David Perkins | ISBN 9781948509152 | $19.99 | 136p | gatefold paper
Read all about the book below and WATCH (and listen to) the wonderful book trailer.
“I want you to step easily into me and feel comfortable
and calm, though storms may be going on, and
touch the reachable in ways your mind will recount
in perfect detail days and ages later. I do not want
you to be afraid or puzzled or feel as though you
may have been fooled. I want you to separate
yourself from your skin and step out into the air
and realize that there is someone there to catch
you. I want to travel with you as far as you will go.”
—from “The Yellow Wood”
The poems in I May or May Not Love You reflect the author’s belief that all of the history of poetry is there for the looting. You’ll find Marianne Moore lurking in “I Should Have No Doubts,” and Ezra Pound hanging out in “Meditation in the Color of C;” Homer beached in “Sentiment for a City,” and W.B. Yeats bar-hopping in “Aging Out,” among others. And while he believes that all schools of poetry have something to teach, it’s better to stay in class and go on assimilating rather than graduate.
It’s the music of words that matter here: the “banging of consonants” the “rolling vowels,” and the assonance and alliteration and the “contrapuntally chimed rhymes, off-key and off-kilter,” as they wander the terrain; Paris, Philadelphia, Denver; gazing at clocks and mirrors, listening to Tchaikovsky, playing the lottery, looking askance at Death, and cross-examining love.
“Perkins poems are not ‘of the moment,’ not the rants nor the whimpers of the politically correct crowd we hear so damned much from these days. You will find no victim here, no poet with a cause. I MAY OR MAY NOT LOVE YOU teems with the language of living and loving that we can hold close without the dread of betrayal. His lines make the mundane significant, and we are drawn into his work as if by a warm magic that we can trust. His is a modern Romanticism chocked full of allusion, metaphor, and the full force of narrative that takes harsh realities as they come but at the same time says, as Lot’s wife in “Distaff” does, ‘I’m not going anywhere with you anymore.’ I applaud these poems’ capacity for love.”~Jim Barnes, is the recipient of numerous national and international awards for his writing, including the American Book Award, and the Pushchart Prize in poetry. His most recent collection is Sundown Explains Nothing.

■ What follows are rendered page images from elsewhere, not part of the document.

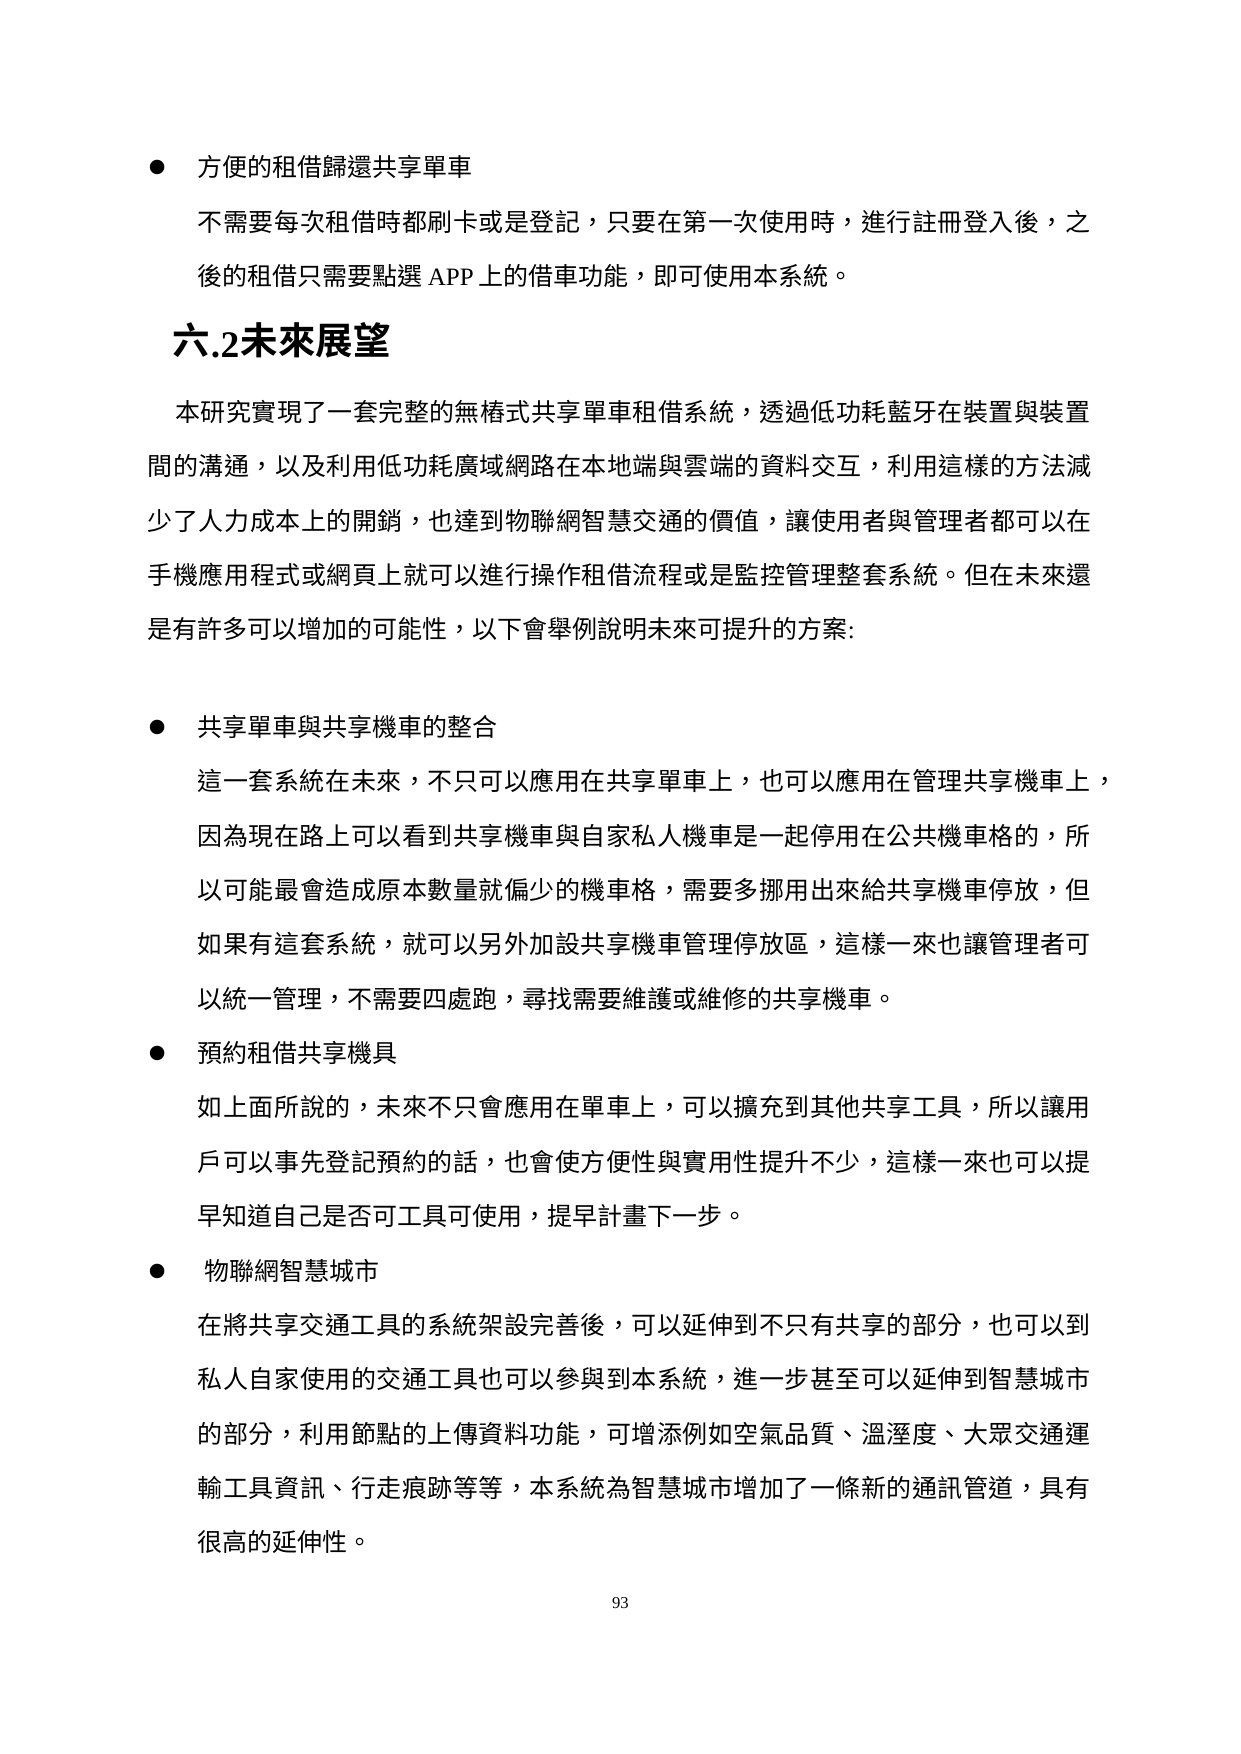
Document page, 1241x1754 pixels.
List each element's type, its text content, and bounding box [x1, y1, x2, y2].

list 如上面所說的，未來不只會應用在單車上，可以擴充到其他共享工具，所以讓用戶可以事先登記預約的話，也會使方便性與實用性提升不少，這樣一來也可以提早知道自己是否可工具可使用，提早計畫下一步。 [198, 1088, 1092, 1233]
list 不需要每次租借時都刷卡或是登記，只要在第一次使用時，進行註冊登入後，之後的租借只需要點選APP上的借車功能，即可使用本系統。 [198, 202, 1092, 293]
list 共享單車與共享機車的整合 [148, 707, 1092, 743]
list 在將共享交通工具的系統架設完善後，可以延伸到不只有共享的部分，也可以到私人自家使用的交通工具也可以參與到本系統，進一步甚至可以延伸到智慧城市的部分，利用節點的上傳資料功能，可增添例如空氣品質、溫溼度、大眾交通運輸工具資訊、行走痕跡等等，本系統為智慧城市增加了一條新的通訊管道，具有很高的延伸性。 [198, 1305, 1092, 1559]
text 本研究實現了一套完整的無樁式共享單車租借系統，透過低功耗藍牙在裝置與裝置間的溝通，以及利用低功耗廣域網路在本地端與雲端的資料交互，利用這樣的方法減少了人力成本上的開銷，也達到物聯網智慧交通的價值，讓使用者與管理者都可以在手機應用程式或網頁上就可以進行操作租借流程或是監控管理整套系統。但在未來還是有許多可以增加的可能性，以下會舉例說明未來可提升的方案: [148, 392, 1092, 646]
list 預約租借共享機具 [148, 1033, 1092, 1070]
list 這一套系統在未來，不只可以應用在共享單車上，也可以應用在管理共享機車上，因為現在路上可以看到共享機車與自家私人機車是一起停用在公共機車格的，所以可能最會造成原本數量就偏少的機車格，需要多挪用出來給共享機車停放，但如果有這套系統，就可以另外加設共享機車管理停放區，這樣一來也讓管理者可以統一管理，不需要四處跑，尋找需要維護或維修的共享機車。 [198, 762, 1092, 1015]
subtitle 未來展望 [173, 311, 1067, 365]
list 方便的租借歸還共享單車 [148, 148, 1092, 184]
list 物聯網智慧城市 [148, 1251, 1092, 1287]
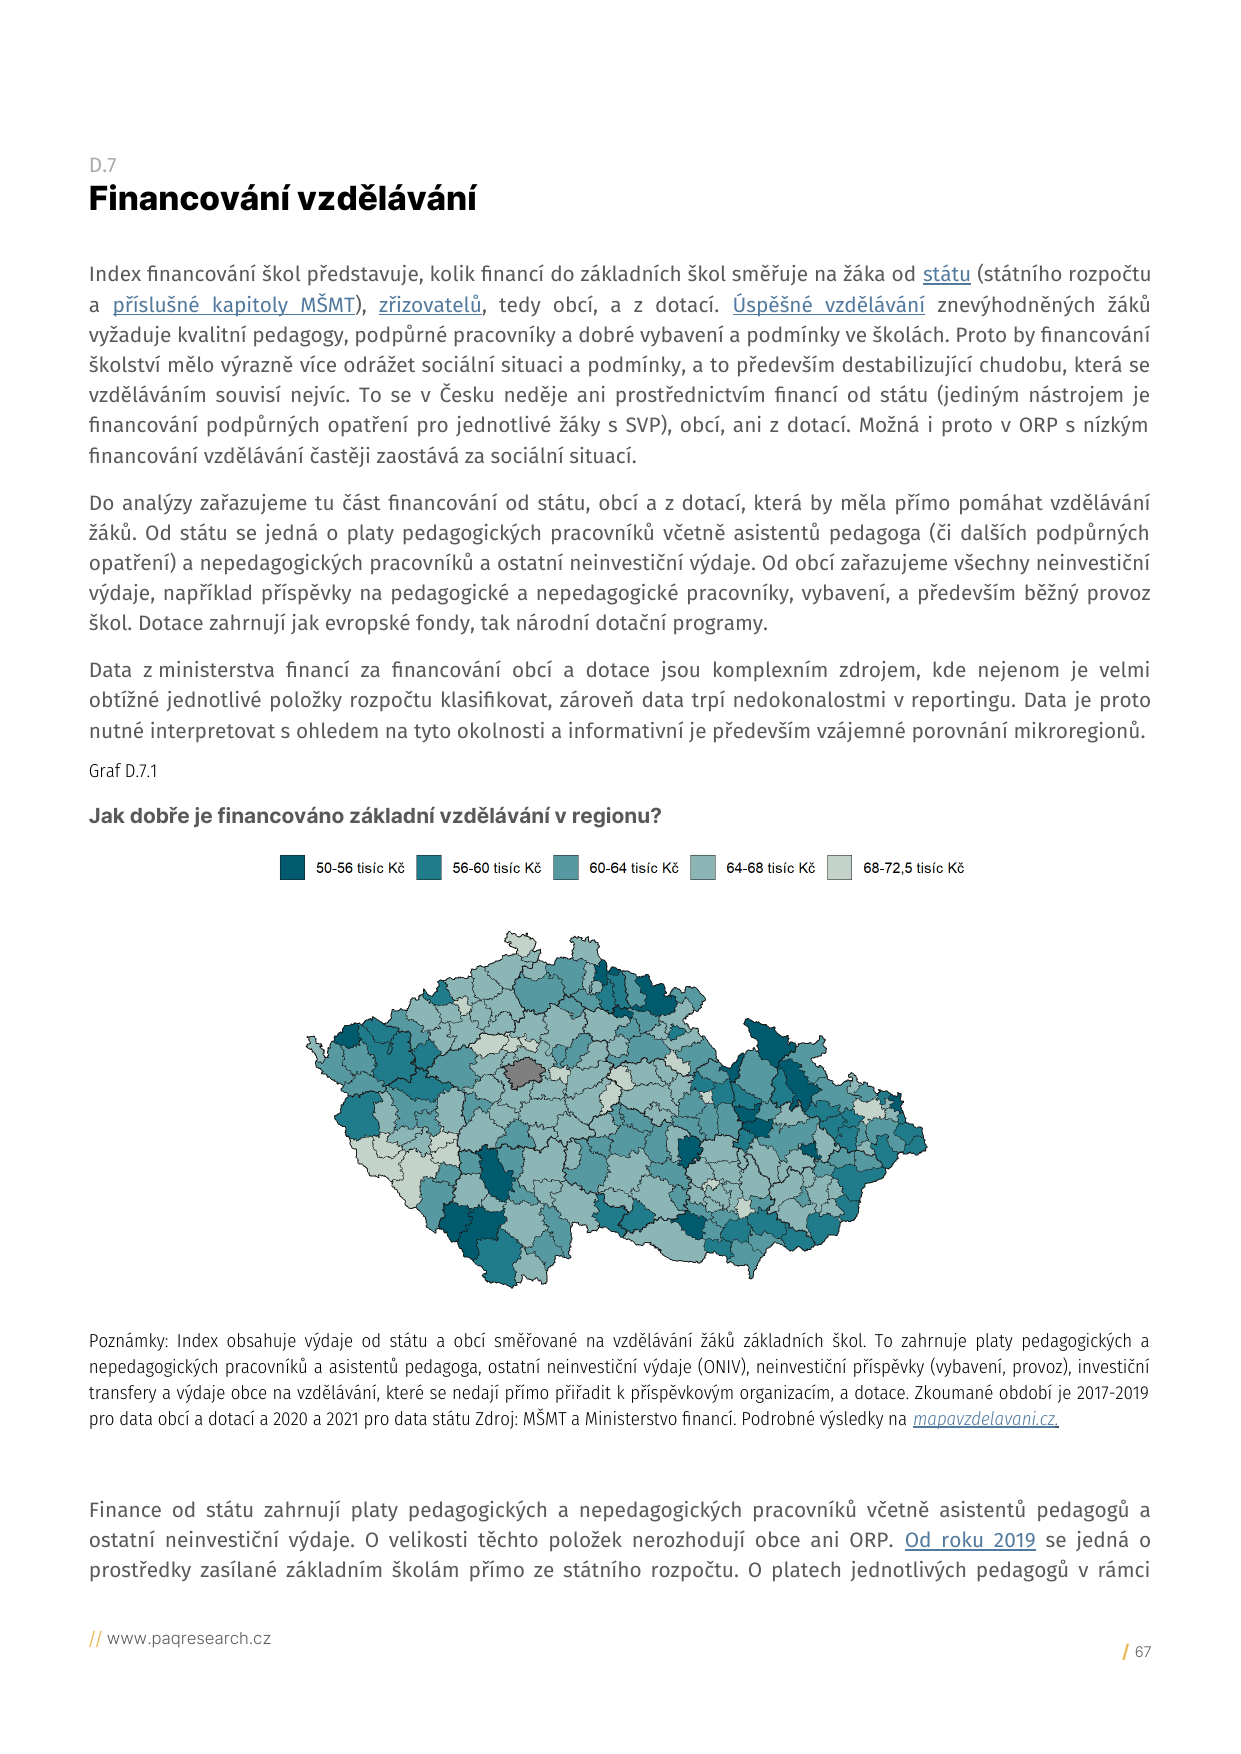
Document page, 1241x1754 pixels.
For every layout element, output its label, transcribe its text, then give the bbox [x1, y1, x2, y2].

“Endearingly reflective, the poems of David M. Perkins arrive quietly but keep us alert to wonder. What a blessing to journey with a writer whose observations about life, love, and loss sparkle with clarity and wisdom.~Rigoberto González, is the author of 17 books of poetry and prose, most recently The Book of Ruin. Among his many awards are the American Book Award, the Lenore Marshall Prize in poetry and the Shelley Memorial Award from the Poetry Society of America.
David M. Perkins has spent his life inside books. He owned two bookstores in Denver, Colorado, and then moved to Philadelphia to go into publishing at Running Press and Westminster Press, then on to New York with Oxford University Press. From there to being Assistant Press Director at the University of Illinois Press and back to the East Coast as Associate Press Director at Georgetown University Press. He has had many hundreds of book reviews, some various articles, essays, and poetry published hither and yon; and he is owned by a blue-point Siamese cat named Pyotr Ilyich Tchaikovsky (“Mr. Petes”).